_Directions_.
Turn every line of the items below into a JSON list of strings, one string per line, skipping blank lines and leaving out the pictures.

START Material supplied

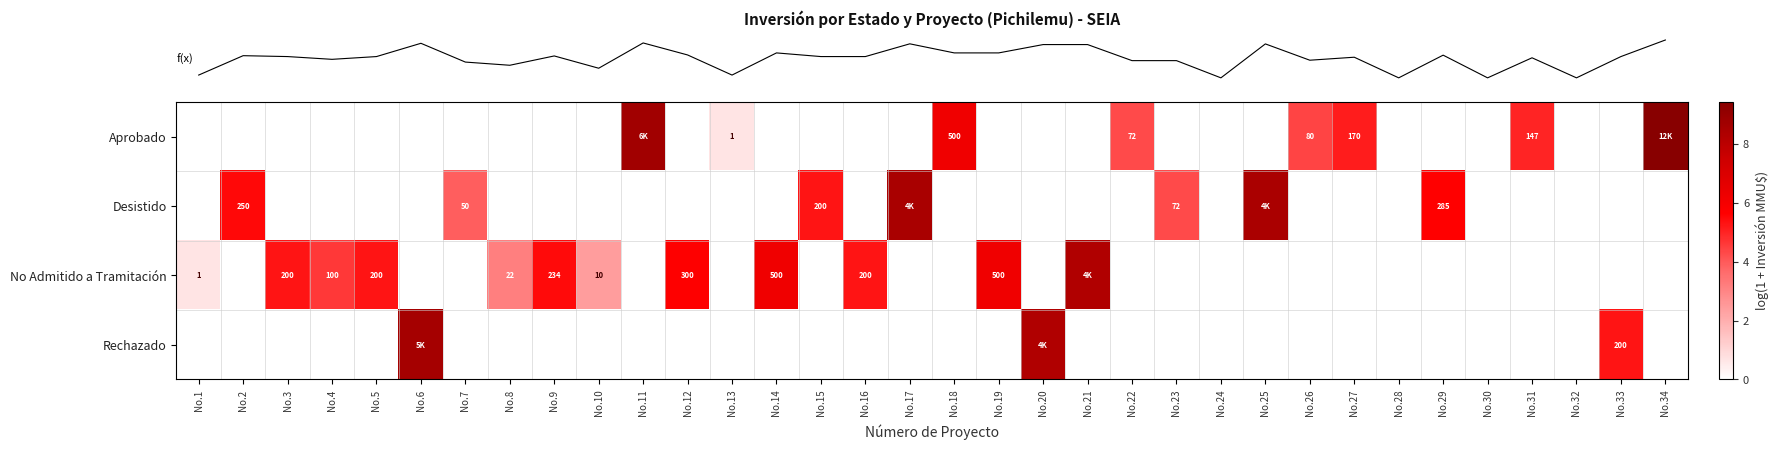

Count the number of data series in this chart.

4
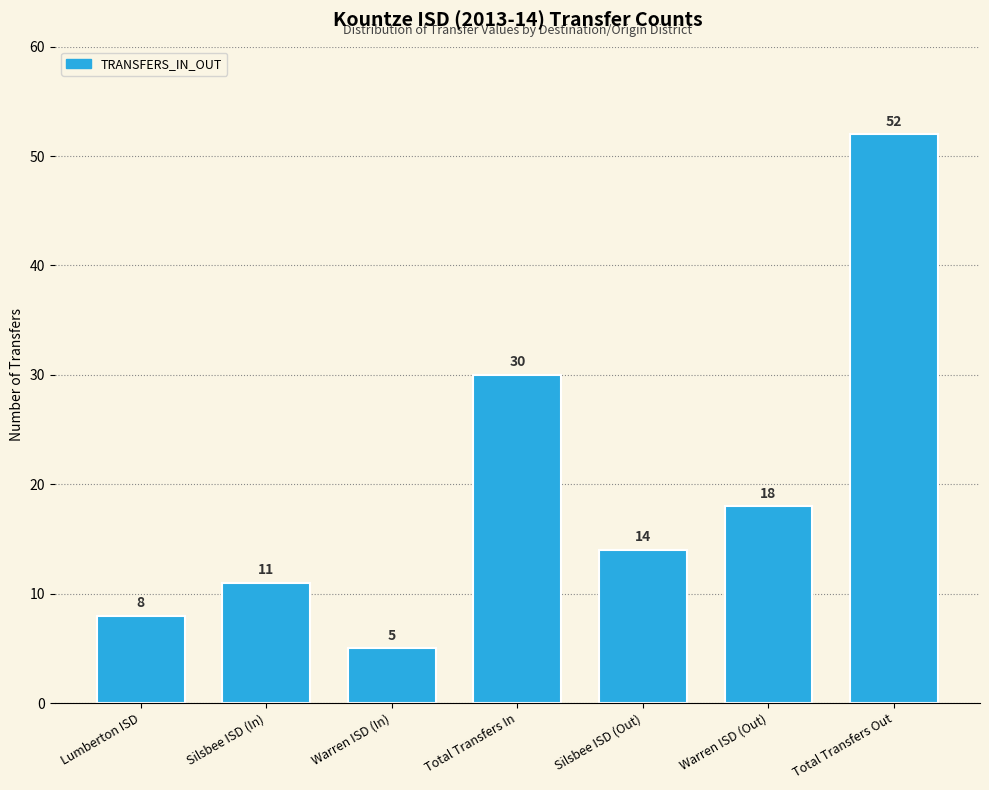

Reading left to right, extract all data points from this chart.

Lumberton ISD=8	Silsbee ISD (In)=11	Warren ISD (In)=5	Total Transfers In=30	Silsbee ISD (Out)=14	Warren ISD (Out)=18	Total Transfers Out=52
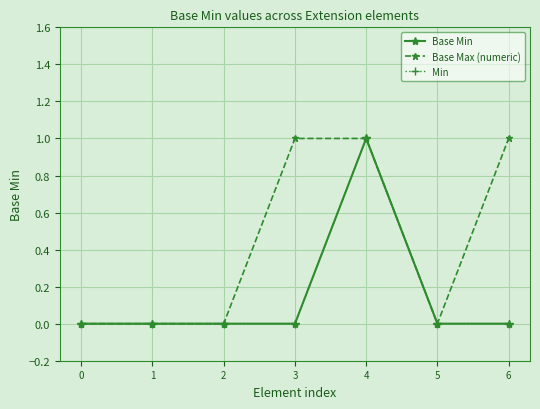

Rank the categories by Min value from lowest to highest.

0, 1, 2, 3, 5, 6, 4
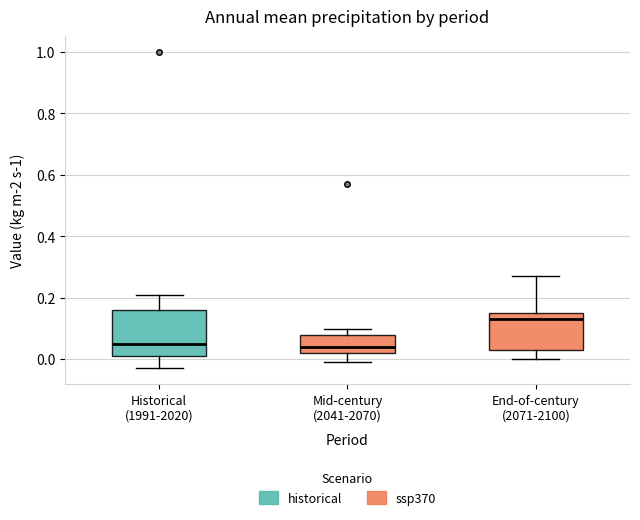

Reading left to right, transcribe this box plot: for each box, give where its median line is, the range the box spans, and where its two whiskers end, as read against the y-axis. The values are not printed on the chart, so give them approximately, as read against the axis.

Historical (1991-2020): median 0.06, box 0.02 to 0.16, whiskers -0.02 to 0.22
Mid-century (2041-2070): median 0.04, box 0.02 to 0.08, whiskers 0.00 to 0.10
End-of-century (2071-2100): median 0.14, box 0.04 to 0.16, whiskers 0.00 to 0.28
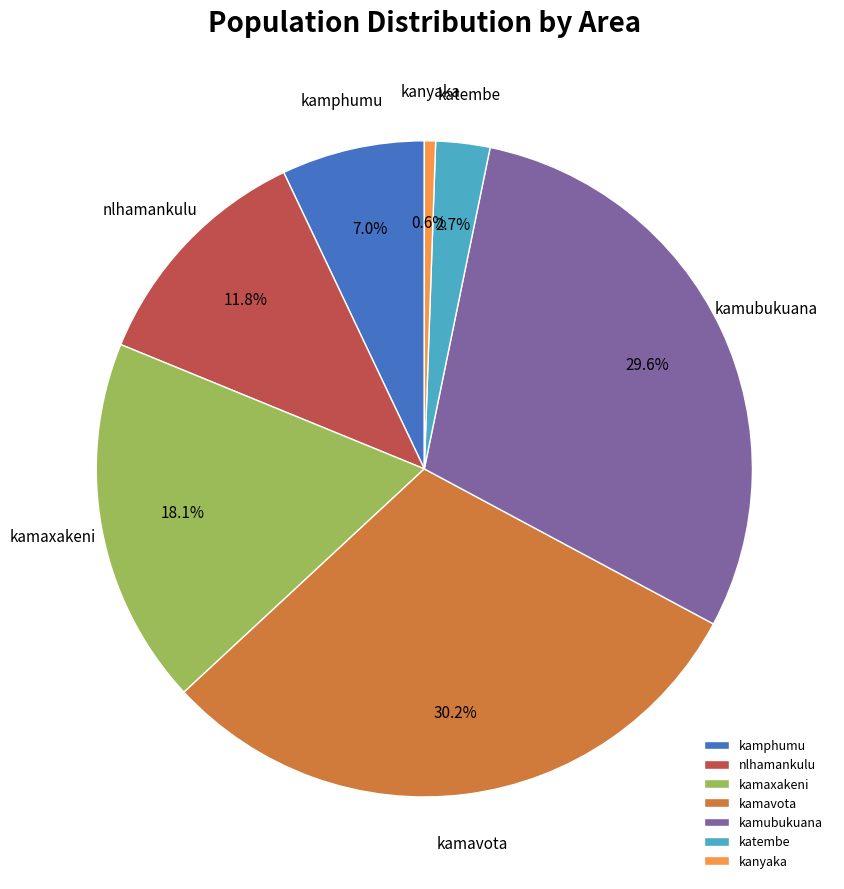

To the nearest percent, what is the difference between the largest and smallest slice percentages?

30%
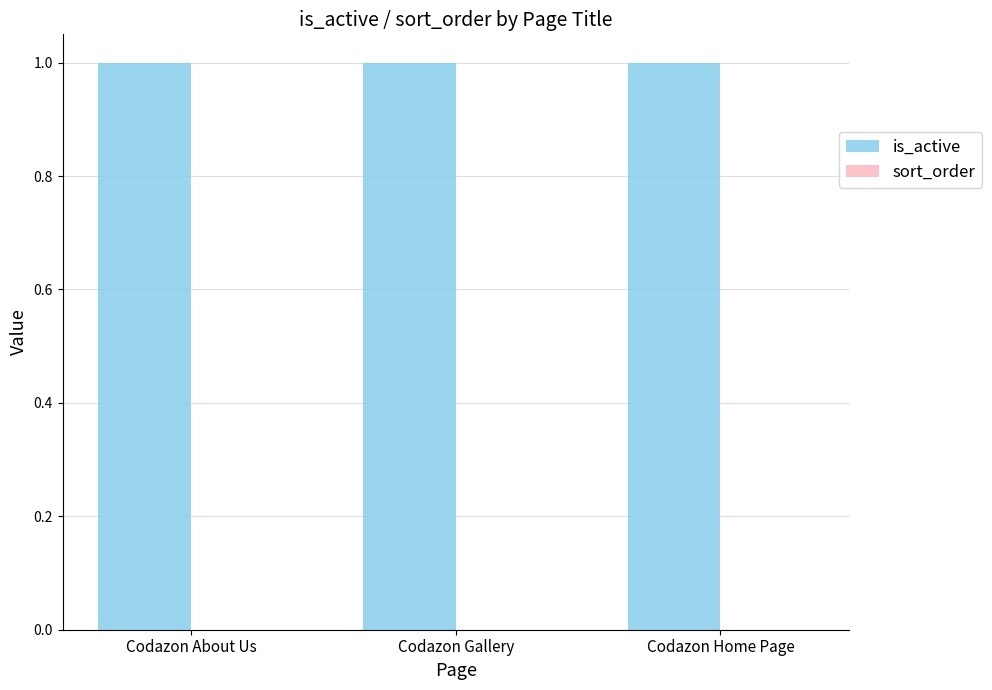

Rank the series at Codazon Home Page from lowest to highest value.

sort_order, is_active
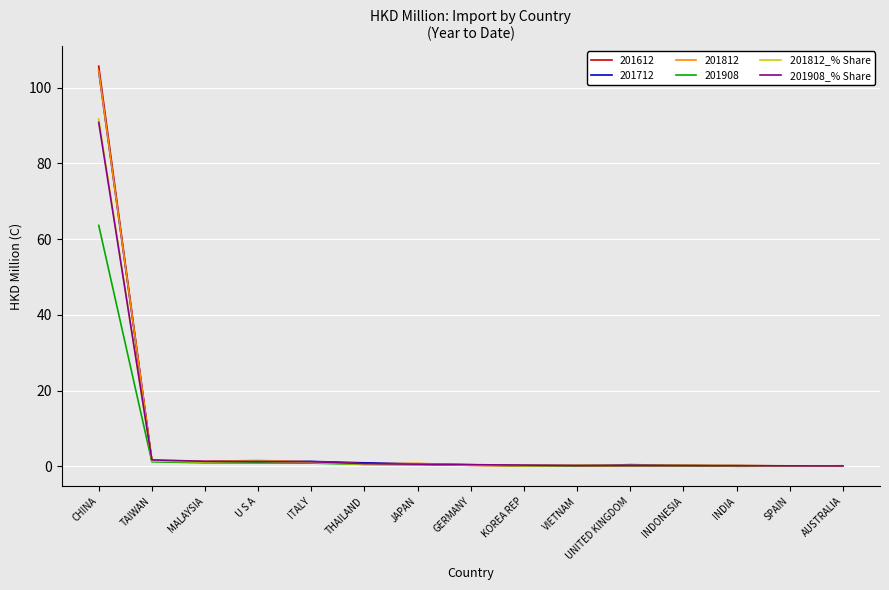

Which series has the widest spread of values?

201612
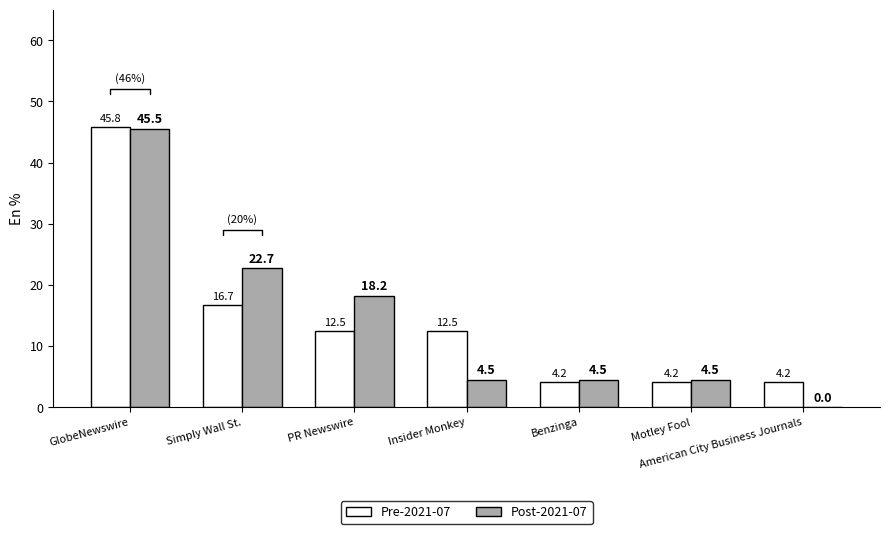

What is the maximum value for Post-2021-07?

45.5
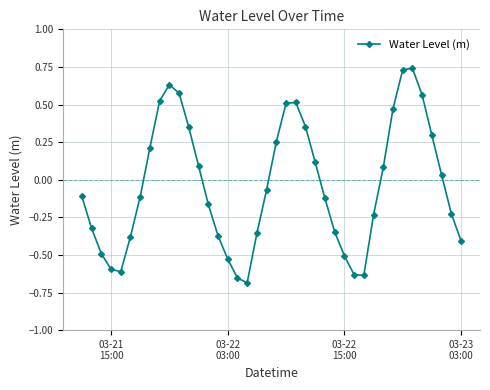

Does the chart display data point markers on the line(s)?

Yes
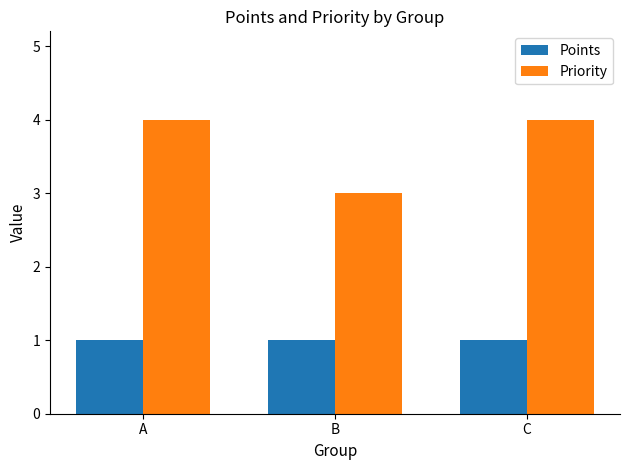

How many groups of bars are there?

3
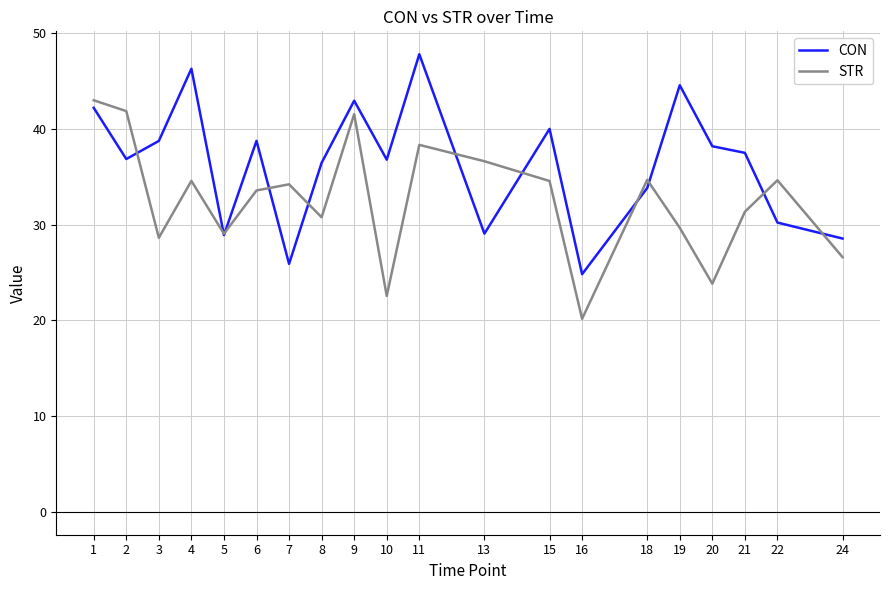

Which series has the largest total across all categories?

CON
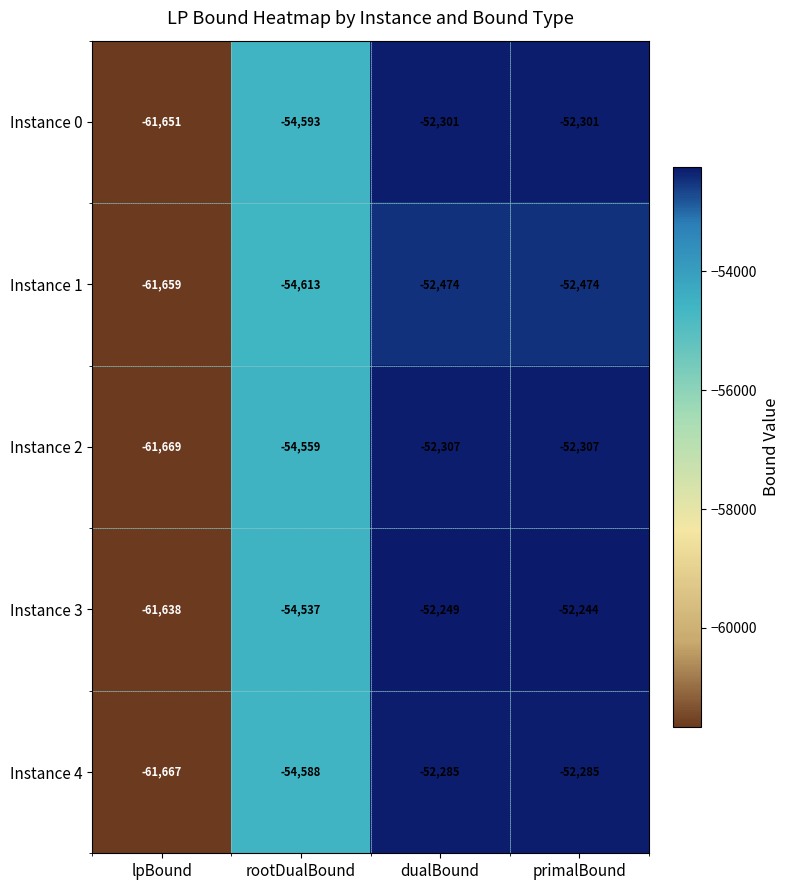

What is the total value across all series at dualBound?

-261616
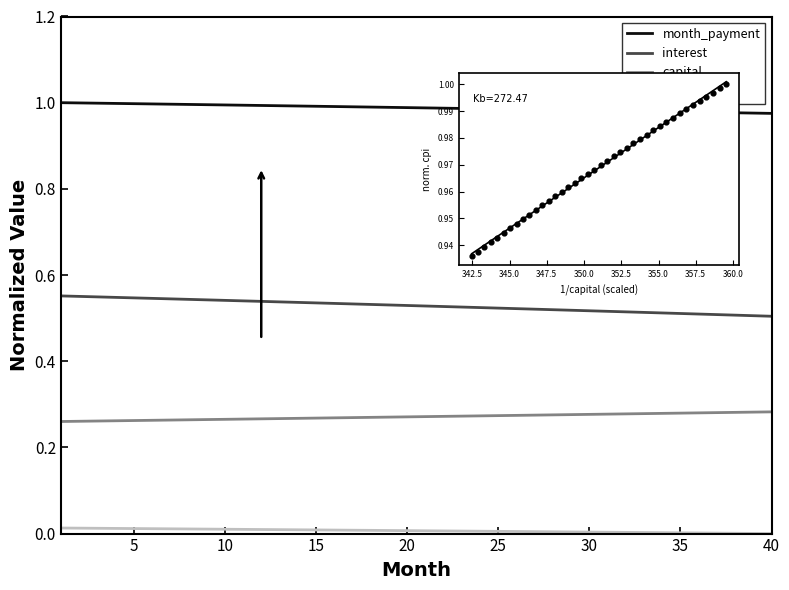

At how many categories does at least one series exceed 0?

40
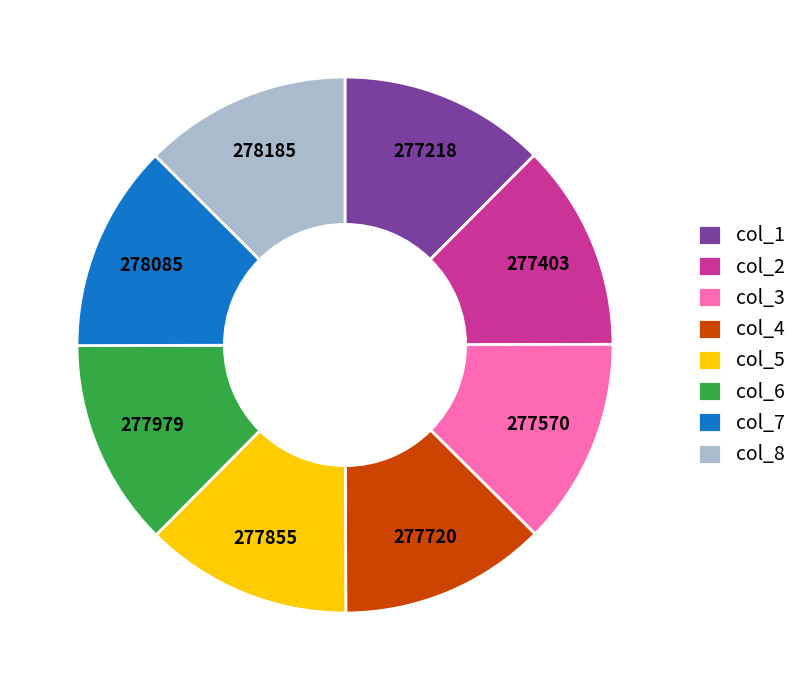

Is there any slice that represents more than half of the pie?

No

END Material supplied

_Exercise result_.
[
  "Count the number of data series in this chart.",
  "4",
  "Reading left to right, extract all data points from this chart.",
  "Lumberton ISD=8\tSilsbee ISD (In)=11\tWarren ISD (In)=5\tTotal Transfers In=30\tSilsbee ISD (Out)=14\tWarren ISD (Out)=18\tTotal Transfers Out=52",
  "Rank the categories by Min value from lowest to highest.",
  "0, 1, 2, 3, 5, 6, 4",
  "Reading left to right, transcribe this box plot: for each box, give where its median line is, the range the box spans, and where its two whiskers end, as read against the y-axis. The values are not printed on the chart, so give them approximately, as read against the axis.",
  "Historical (1991-2020): median 0.06, box 0.02 to 0.16, whiskers -0.02 to 0.22",
  "Mid-century (2041-2070): median 0.04, box 0.02 to 0.08, whiskers 0.00 to 0.10",
  "End-of-century (2071-2100): median 0.14, box 0.04 to 0.16, whiskers 0.00 to 0.28",
  "To the nearest percent, what is the difference between the largest and smallest slice percentages?",
  "30%",
  "Rank the series at Codazon Home Page from lowest to highest value.",
  "sort_order, is_active",
  "Which series has the widest spread of values?",
  "201612",
  "What is the maximum value for Post-2021-07?",
  "45.5",
  "Does the chart display data point markers on the line(s)?",
  "Yes",
  "How many groups of bars are there?",
  "3",
  "Which series has the largest total across all categories?",
  "CON",
  "What is the total value across all series at dualBound?",
  "-261616",
  "At how many categories does at least one series exceed 0?",
  "40",
  "Is there any slice that represents more than half of the pie?",
  "No"
]